QUESTIONS ET CONSIGNES —
A - Recopiez mot pour mot l'intervention au Forum Viginum, en commençant à « Madame la présidente » et en terminant à « manipulations de l’information. ».
B - Répondez aux questions suivantes sur l'intervention au Forum Viginum :
(i) À quelle date le texte a-t-il été publié ?
(ii) Quelle fonction Martin Ajdari exerce-t-il ?
(iii) Contre quoi la mobilisation des pouvoirs publics est-elle dirigée ?

TEXTE SOURCE —

* * * *

Intervention de Martin Ajdari, président de l'Arcom, au Forum Viginum

Publié le 28 mars 2025

  • Intervention publique

Seul le prononcé fait foi,

Monsieur le Commissaire,

Mesdames et messieurs les parlementaires,

Monsieur le chef de service de Viginum,

Madame la présidente (de Sorbonne université),

Mesdames, messieurs,

Tout d’abord, je voudrais féliciter Viginum d’avoir organisé ce forum, qui illustre de manière très édifiante la mobilisation des pouvoirs publics, dans leurs différentes déclinaisons, contre les manipulations de l’information.

* * * *

DONNÉES DE L'EXERCICE —
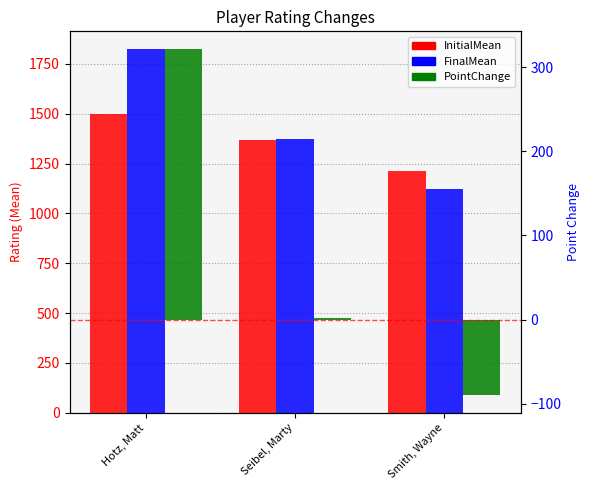

At which category is the sum across all series the highest?

Hotz, Matt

* * * *

CORRIGÉ DÉTAILLÉ —
A -
Madame la présidente (de Sorbonne université),

Mesdames, messieurs,

Tout d’abord, je voudrais féliciter Viginum d’avoir organisé ce forum, qui illustre de manière très édifiante la mobilisation des pouvoirs publics, dans leurs différentes déclinaisons, contre les manipulations de l’information.

B -
(i) Le 28 mars 2025.
(ii) Il est président de l'Arcom.
(iii) Contre les manipulations de l'information.